- _TASK DESCRIPTION_
The data below is to be repeated in full, exactly as shown.

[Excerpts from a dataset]
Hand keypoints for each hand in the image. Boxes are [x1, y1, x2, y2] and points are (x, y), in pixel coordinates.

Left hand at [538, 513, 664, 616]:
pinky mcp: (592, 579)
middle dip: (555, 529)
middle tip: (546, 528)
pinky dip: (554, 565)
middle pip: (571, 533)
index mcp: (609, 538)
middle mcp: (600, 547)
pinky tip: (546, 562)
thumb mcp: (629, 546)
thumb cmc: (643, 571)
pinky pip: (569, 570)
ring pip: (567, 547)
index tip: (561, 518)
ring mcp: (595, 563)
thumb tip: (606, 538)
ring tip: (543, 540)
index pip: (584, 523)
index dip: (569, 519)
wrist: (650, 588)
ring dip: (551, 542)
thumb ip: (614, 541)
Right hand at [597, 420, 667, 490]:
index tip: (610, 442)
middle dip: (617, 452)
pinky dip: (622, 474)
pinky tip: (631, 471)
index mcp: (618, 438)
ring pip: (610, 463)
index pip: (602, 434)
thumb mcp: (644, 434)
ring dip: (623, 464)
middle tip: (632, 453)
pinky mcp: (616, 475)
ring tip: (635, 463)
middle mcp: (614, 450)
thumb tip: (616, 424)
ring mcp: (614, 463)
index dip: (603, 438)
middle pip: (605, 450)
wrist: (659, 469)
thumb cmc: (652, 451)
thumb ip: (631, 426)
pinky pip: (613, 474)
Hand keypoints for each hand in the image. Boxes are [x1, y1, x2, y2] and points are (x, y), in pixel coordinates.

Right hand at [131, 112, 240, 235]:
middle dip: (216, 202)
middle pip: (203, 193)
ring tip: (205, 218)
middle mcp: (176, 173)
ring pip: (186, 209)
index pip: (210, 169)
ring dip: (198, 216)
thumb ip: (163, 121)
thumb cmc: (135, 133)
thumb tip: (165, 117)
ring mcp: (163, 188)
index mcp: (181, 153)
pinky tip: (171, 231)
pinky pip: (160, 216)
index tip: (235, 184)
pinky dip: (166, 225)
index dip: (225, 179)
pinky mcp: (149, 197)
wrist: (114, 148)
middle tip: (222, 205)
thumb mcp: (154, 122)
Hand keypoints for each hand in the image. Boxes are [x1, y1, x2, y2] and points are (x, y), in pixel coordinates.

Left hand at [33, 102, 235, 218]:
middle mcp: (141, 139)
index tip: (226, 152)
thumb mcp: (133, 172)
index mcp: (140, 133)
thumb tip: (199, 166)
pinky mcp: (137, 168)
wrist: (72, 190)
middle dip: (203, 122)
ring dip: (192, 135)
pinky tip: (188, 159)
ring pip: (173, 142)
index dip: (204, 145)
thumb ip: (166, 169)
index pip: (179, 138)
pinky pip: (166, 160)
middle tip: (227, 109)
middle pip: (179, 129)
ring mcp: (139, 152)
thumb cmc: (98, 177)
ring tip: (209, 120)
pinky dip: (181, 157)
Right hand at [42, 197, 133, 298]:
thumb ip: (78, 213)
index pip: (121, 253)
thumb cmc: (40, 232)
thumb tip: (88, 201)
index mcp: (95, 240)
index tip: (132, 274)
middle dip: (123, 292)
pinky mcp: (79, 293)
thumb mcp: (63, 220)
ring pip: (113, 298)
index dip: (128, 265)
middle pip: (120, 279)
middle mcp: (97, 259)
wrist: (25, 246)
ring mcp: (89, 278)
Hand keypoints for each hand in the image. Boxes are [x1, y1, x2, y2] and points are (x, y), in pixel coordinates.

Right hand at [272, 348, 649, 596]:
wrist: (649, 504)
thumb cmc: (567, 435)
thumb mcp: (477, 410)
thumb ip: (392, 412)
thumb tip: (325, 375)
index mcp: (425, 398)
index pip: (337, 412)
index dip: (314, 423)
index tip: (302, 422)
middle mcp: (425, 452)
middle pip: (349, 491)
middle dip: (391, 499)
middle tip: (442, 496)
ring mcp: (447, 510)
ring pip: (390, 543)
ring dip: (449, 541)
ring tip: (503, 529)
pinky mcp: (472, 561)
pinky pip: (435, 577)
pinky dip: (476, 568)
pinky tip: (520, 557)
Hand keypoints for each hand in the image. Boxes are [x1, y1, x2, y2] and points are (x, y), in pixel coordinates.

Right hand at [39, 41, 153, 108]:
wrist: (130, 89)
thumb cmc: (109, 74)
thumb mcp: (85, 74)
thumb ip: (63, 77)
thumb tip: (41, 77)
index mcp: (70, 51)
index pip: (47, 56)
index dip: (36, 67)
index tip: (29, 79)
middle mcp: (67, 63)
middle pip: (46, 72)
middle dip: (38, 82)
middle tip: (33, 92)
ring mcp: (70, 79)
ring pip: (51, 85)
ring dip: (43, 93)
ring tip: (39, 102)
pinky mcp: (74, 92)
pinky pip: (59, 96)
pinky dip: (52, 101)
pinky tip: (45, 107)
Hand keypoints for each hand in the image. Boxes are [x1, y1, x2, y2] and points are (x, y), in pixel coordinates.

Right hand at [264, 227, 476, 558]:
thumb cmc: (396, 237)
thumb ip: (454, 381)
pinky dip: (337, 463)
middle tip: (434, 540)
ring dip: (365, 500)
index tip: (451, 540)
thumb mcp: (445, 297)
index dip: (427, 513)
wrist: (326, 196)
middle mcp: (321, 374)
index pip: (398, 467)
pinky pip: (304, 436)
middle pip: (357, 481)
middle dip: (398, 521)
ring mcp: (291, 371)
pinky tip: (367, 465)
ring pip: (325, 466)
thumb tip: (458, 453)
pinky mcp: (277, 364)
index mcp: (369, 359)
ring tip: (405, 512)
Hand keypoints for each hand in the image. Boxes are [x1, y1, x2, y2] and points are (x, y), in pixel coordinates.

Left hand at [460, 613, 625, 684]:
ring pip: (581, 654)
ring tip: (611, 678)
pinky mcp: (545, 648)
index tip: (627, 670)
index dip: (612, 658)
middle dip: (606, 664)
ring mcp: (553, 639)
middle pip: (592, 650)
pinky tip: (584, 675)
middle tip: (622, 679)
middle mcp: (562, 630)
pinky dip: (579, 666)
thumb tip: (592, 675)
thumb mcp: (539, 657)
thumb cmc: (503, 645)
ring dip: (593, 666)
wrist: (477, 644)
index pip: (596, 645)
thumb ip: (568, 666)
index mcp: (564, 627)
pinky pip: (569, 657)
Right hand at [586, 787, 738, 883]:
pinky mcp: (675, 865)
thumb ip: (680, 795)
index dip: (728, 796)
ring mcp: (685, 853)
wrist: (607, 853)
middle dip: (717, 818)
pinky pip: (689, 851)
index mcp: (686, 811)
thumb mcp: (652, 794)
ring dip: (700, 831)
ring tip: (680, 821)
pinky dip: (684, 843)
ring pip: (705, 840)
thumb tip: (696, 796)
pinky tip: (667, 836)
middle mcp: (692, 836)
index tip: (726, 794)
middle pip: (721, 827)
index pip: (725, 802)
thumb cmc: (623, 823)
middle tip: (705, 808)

- _REPLY_
Hand keypoints for each hand in the image. Boxes are [x1, y1, x2, y2] and points are (x, y), in pixel coordinates.

Left hand at [538, 513, 664, 616]:
pinky mcp: (592, 579)
middle dip: (555, 529)
middle tip: (546, 528)
pinky dip: (554, 565)
middle pip: (571, 533)
index mcp: (609, 538)
middle mcp: (600, 547)
pinky tip: (546, 562)
thumb mcp: (629, 546)
thumb cmc: (643, 571)
pinky pip: (569, 570)
ring pip: (567, 547)
index tip: (561, 518)
ring mcp: (595, 563)
thumb tip: (606, 538)
ring tip: (543, 540)
index pip: (584, 523)
index dip: (569, 519)
wrist: (650, 588)
ring dip: (551, 542)
thumb ip: (614, 541)
Right hand at [597, 420, 667, 490]:
index tip: (610, 442)
middle dip: (617, 452)
pinky dip: (622, 474)
pinky tip: (631, 471)
index mcp: (618, 438)
ring pip: (610, 463)
index pip: (602, 434)
thumb mcp: (644, 434)
ring dip: (623, 464)
middle tip: (632, 453)
pinky mcp: (616, 475)
ring tip: (635, 463)
middle mcp: (614, 450)
thumb tip: (616, 424)
ring mcp: (614, 463)
index dip: (603, 438)
middle pip: (605, 450)
wrist: (659, 469)
thumb cmc: (652, 451)
thumb ip: (631, 426)
pinky pip: (613, 474)
Hand keypoints for each hand in the image. Boxes are [x1, y1, x2, y2] and points are (x, y), in pixel coordinates.

Right hand at [131, 112, 240, 235]:
middle dip: (216, 202)
middle pip: (203, 193)
ring tip: (205, 218)
middle mcp: (176, 173)
ring pip: (186, 209)
index pip: (210, 169)
ring dip: (198, 216)
thumb ip: (163, 121)
thumb cmc: (135, 133)
thumb tip: (165, 117)
ring mcp: (163, 188)
index mcp: (181, 153)
pinky tip: (171, 231)
pinky pip: (160, 216)
index tip: (235, 184)
pinky dip: (166, 225)
index dip: (225, 179)
pinky mcp: (149, 197)
wrist: (114, 148)
middle tip: (222, 205)
thumb mcp: (154, 122)
Hand keypoints for each hand in the image. Boxes are [x1, y1, x2, y2] and points are (x, y), in pixel coordinates.

Left hand at [33, 102, 235, 218]:
middle mcp: (141, 139)
index tip: (226, 152)
thumb mcp: (133, 172)
index mcp: (140, 133)
thumb tip: (199, 166)
pinky mcp: (137, 168)
wrist: (72, 190)
middle dip: (203, 122)
ring dip: (192, 135)
pinky tip: (188, 159)
ring pip: (173, 142)
index dip: (204, 145)
thumb ip: (166, 169)
index pip: (179, 138)
pinky pip: (166, 160)
middle tip: (227, 109)
middle pip: (179, 129)
ring mcp: (139, 152)
thumb cmc: (98, 177)
ring tip: (209, 120)
pinky dip: (181, 157)
Right hand at [42, 197, 133, 298]:
thumb ip: (78, 213)
index pip: (121, 253)
thumb cmc: (40, 232)
thumb tip: (88, 201)
index mcp: (95, 240)
index tip: (132, 274)
middle dip: (123, 292)
pinky mcp: (79, 293)
thumb mcp: (63, 220)
ring pip: (113, 298)
index dip: (128, 265)
middle pip: (120, 279)
middle mcp: (97, 259)
wrist: (25, 246)
ring mcp: (89, 278)
Hand keypoints for each hand in the image. Boxes are [x1, y1, x2, y2] and points are (x, y), in pixel coordinates.

Right hand at [272, 348, 649, 596]:
wrist: (649, 504)
thumb cmc: (567, 435)
thumb mcp: (477, 410)
thumb ip: (392, 412)
thumb tip: (325, 375)
index mcp: (425, 398)
index pip: (337, 412)
index dip: (314, 423)
index tip: (302, 422)
middle mcp: (425, 452)
middle pip: (349, 491)
middle dip: (391, 499)
middle tip: (442, 496)
ring mcp: (447, 510)
ring pip: (390, 543)
ring dip: (449, 541)
ring tip: (503, 529)
pinky mcp: (472, 561)
pinky pip: (435, 577)
pinky dip: (476, 568)
pinky tip: (520, 557)
Hand keypoints for each hand in the image. Boxes are [x1, y1, x2, y2] and points are (x, y), in pixel coordinates.

Right hand at [39, 41, 153, 108]:
wrist: (130, 89)
thumb cmc: (109, 74)
thumb mcp: (85, 74)
thumb ip: (63, 77)
thumb tip: (41, 77)
index mcp: (70, 51)
index pip: (47, 56)
index dip: (36, 67)
index tip: (29, 79)
middle mcp: (67, 63)
middle pip: (46, 72)
middle dip: (38, 82)
middle tip: (33, 92)
ring mcp: (70, 79)
ring pip: (51, 85)
ring dip: (43, 93)
ring tip: (39, 102)
pinky mcp: (74, 92)
pinky pip: (59, 96)
pinky dip: (52, 101)
pinky tip: (45, 107)
Hand keypoints for each hand in the image. Boxes are [x1, y1, x2, y2] and points are (x, y), in pixel coordinates.

Right hand at [264, 227, 476, 558]:
thumb cmc: (396, 237)
thumb ip: (454, 381)
pinky dip: (337, 463)
middle tip: (434, 540)
ring dip: (365, 500)
index tip: (451, 540)
thumb mcp: (445, 297)
index dip: (427, 513)
wrist: (326, 196)
middle mcp: (321, 374)
index pip: (398, 467)
pinky pip: (304, 436)
middle pip: (357, 481)
middle dip: (398, 521)
ring mcp: (291, 371)
pinky tip: (367, 465)
ring pip: (325, 466)
thumb tip: (458, 453)
pinky mcp: (277, 364)
index mcp: (369, 359)
ring tip: (405, 512)
Hand keypoints for each hand in the image. Boxes are [x1, y1, x2, y2] and points are (x, y), in pixel coordinates.

Left hand at [460, 613, 625, 684]:
ring pip: (581, 654)
ring tip: (611, 678)
pinky mcp: (545, 648)
index tip: (627, 670)
index dip: (612, 658)
middle dip: (606, 664)
ring mcp: (553, 639)
middle pip: (592, 650)
pinky tip: (584, 675)
middle tip: (622, 679)
middle mcp: (562, 630)
pinky dip: (579, 666)
thumb tip: (592, 675)
thumb mcp: (539, 657)
thumb cmc: (503, 645)
ring dip: (593, 666)
wrist: (477, 644)
index pip: (596, 645)
thumb ip: (568, 666)
index mcp: (564, 627)
pinky pip: (569, 657)
Right hand at [586, 787, 738, 883]:
pinky mcp: (675, 865)
thumb ip: (680, 795)
index dip: (728, 796)
ring mcp: (685, 853)
wrist: (607, 853)
middle dip: (717, 818)
pinky pip: (689, 851)
index mcp: (686, 811)
thumb mcp: (652, 794)
ring dip: (700, 831)
ring tip: (680, 821)
pinky dip: (684, 843)
ring pip: (705, 840)
thumb tip: (696, 796)
pinky tip: (667, 836)
middle mcp: (692, 836)
index tip: (726, 794)
middle pip: (721, 827)
index pip: (725, 802)
thumb cmc: (623, 823)
middle tip: (705, 808)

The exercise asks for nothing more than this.